Phase Two followed immediately upon completion of the final bombing run. A total of 200 special forces personnel from A and B Squadrons of the Malayan Scouts were inserted via parachute into both valleys. The insertion was executed from an altitude of 700 feet using Valetta aircraft from No. 52 Squadron RAF and No. 267 Squadron RAF, flying from RAF Kuala Lumpur. The airborne troops were tasked with securing key terrain and interdicting enemy movement prior to the main force's arrival.

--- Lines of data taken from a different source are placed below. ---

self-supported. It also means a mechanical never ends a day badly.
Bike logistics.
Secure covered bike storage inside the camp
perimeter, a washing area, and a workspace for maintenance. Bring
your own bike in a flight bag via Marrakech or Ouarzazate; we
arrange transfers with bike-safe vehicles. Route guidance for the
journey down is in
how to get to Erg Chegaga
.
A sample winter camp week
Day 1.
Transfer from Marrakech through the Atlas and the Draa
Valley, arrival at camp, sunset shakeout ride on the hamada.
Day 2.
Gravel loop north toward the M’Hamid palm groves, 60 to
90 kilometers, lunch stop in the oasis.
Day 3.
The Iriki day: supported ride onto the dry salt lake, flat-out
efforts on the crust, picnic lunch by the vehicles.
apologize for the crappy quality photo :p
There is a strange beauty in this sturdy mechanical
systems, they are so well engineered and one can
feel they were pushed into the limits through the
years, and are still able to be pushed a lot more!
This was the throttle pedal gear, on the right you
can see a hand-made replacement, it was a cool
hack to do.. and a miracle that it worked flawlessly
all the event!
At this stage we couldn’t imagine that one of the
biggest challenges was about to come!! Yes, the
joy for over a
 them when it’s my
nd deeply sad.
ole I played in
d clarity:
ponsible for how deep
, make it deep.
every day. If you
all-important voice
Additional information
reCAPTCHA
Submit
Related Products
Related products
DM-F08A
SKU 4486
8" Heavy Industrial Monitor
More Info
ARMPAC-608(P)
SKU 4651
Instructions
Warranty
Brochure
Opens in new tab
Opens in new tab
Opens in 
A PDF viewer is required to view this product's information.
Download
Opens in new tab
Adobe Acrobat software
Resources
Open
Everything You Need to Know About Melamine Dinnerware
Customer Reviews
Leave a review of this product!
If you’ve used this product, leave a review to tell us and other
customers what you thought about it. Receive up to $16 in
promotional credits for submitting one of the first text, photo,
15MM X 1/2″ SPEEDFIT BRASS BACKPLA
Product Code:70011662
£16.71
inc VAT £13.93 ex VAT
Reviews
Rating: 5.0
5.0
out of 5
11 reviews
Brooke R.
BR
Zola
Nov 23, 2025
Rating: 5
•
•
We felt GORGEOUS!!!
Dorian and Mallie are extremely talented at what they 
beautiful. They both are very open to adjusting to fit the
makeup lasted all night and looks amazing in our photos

Concurrently, Phase Three was initiated with the deployment of Sarawak Rangers accompanied by Royal Signals detachments and heavy communications apparatus. These elements were airlifted into the forward area by Westland Whirlwind helicopters of No. 848 Naval Air Squadron, launched from Ipoh Airfield. Upon insertion, the Sarawak Rangers split into two elements: one remained in situ to provide perimeter security and assist with the establishment of secure communications infrastructure, while the second advanced overland to establish contact with the main infantry and artillery elements that had been conducting a covert approach march over several days.

With all formations in position, Phase Four commenced—a deliberate, large-scale ground assault. The operation was conducted in concert by the Malayan Scouts, Sarawak Rangers, and regular infantry battalions. The force advanced methodically through the valleys, engaging and clearing multiple communist camps in a series of coordinated attacks designed to neutralise all hostile elements within the area of operations.

The operation concluded with Phase Five in August 1954, when the region was formally designated a "white area" under Emergency Regulations—a term denoting that the territory had been cleared of communist presence and returned to full governmental authority.

== Casualties ==
Casualties on the British-Commonwealth side were reported to be minimal. The only known injuries were six members of the 200-strong Malayan Scouts contingent, who sustained minor parachute-related injuries during their landing in the operational area.

On the MCP side, confirmed enemy casualties were also relatively low. Only 13 bodies of MCP guerrillas were recovered, making that the official count of enemies killed in the operation. However, British-Commonwealth ground forces discovered and cleared a total of 181 abandoned guerrilla camps, indicating a significant disruption to enemy infrastructure and presence in the area.

== Aftermath ==
Although the operation was deemed a success, the British Armed Forces in Malaya concluded that large-scale raids were not the most effective strategy. After Operation Termite, British military operations began relying more heavily on smaller and more agile units, typically at the platoon or section level. This approach proved far more effective in counterinsurgency efforts. It led to operations such as Operation Nassau, where precise raids and ambushes carried out by small units successfully eliminated key enemy leaders, disrupted command structures, and helped bring the Emergency closer to its conclusion.